» **Work task**
Rewrite all of the rows below, replacing "slice" with "wedge" and changing nothing else. Leave the pictures out of your answer.
───── Extracted material ─────
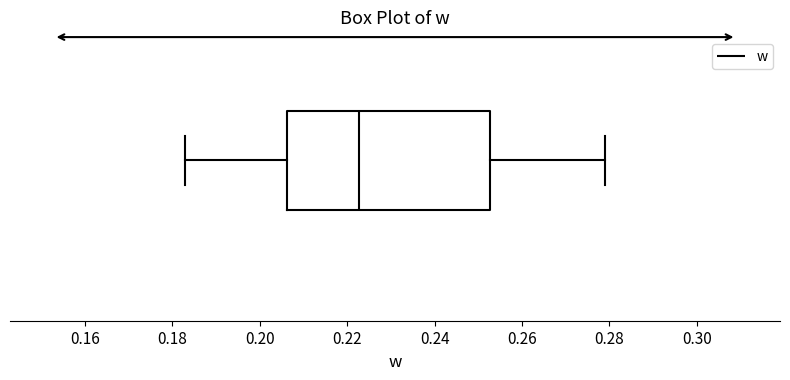

Where is the left edge of the box on the x-axis? The values are not printed on the chart, so give them approximately, as read against the axis.

0.206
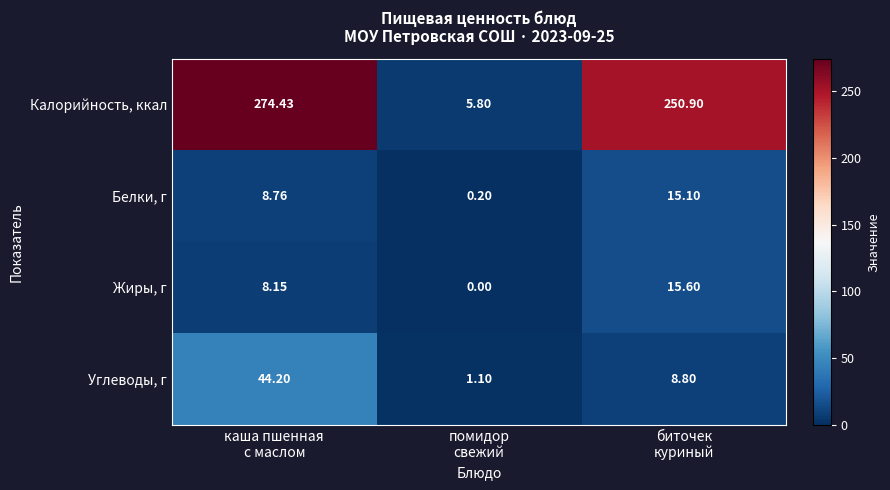

List the series in order of their peak value, highest first.

Калорийность, ккал, Углеводы, г, Жиры, г, Белки, г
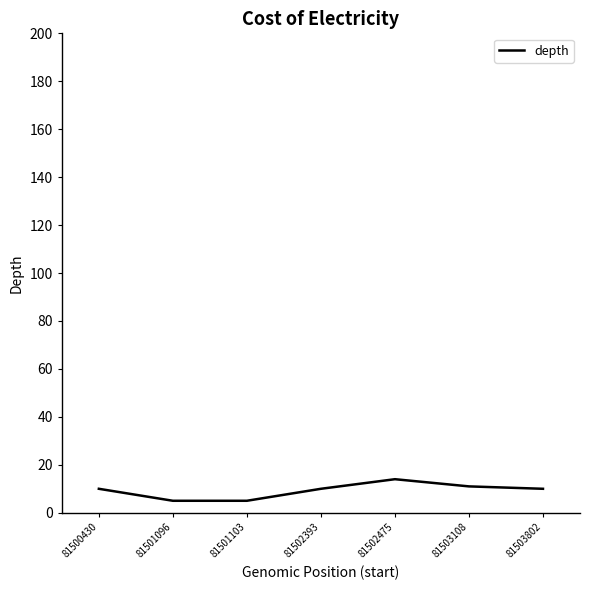

Does the chart display data point markers on the line(s)?

No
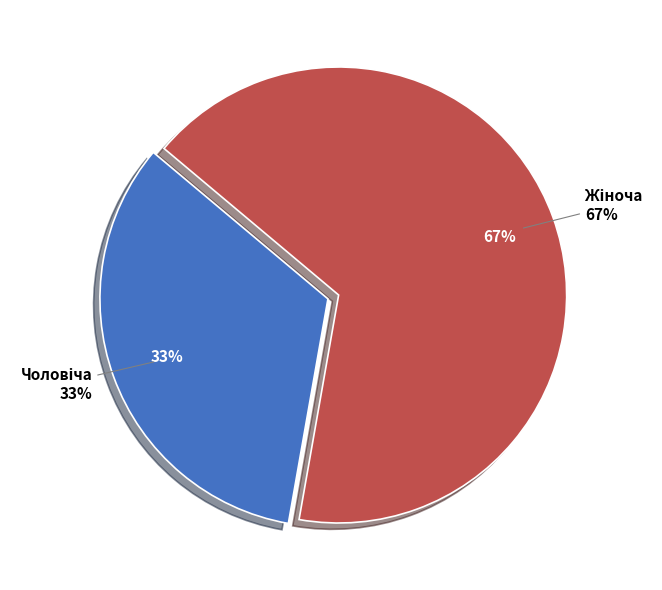

The Чоловіча slice represents 39% of the pie. True or false?

False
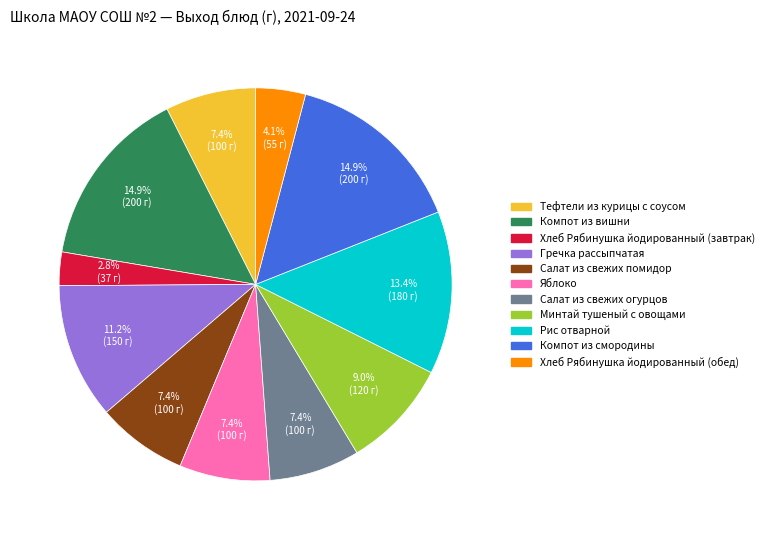

What percentage is the Рис отварной slice, to the nearest percent?

13%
─────
» **Task answer**
Where is the left edge of the box on the x-axis? The values are not printed on the chart, so give them approximately, as read against the axis.

0.206

List the series in order of their peak value, highest first.

Калорийность, ккал, Углеводы, г, Жиры, г, Белки, г

Does the chart display data point markers on the line(s)?

No

The Чоловіча wedge represents 39% of the pie. True or false?

False

What percentage is the Рис отварной wedge, to the nearest percent?

13%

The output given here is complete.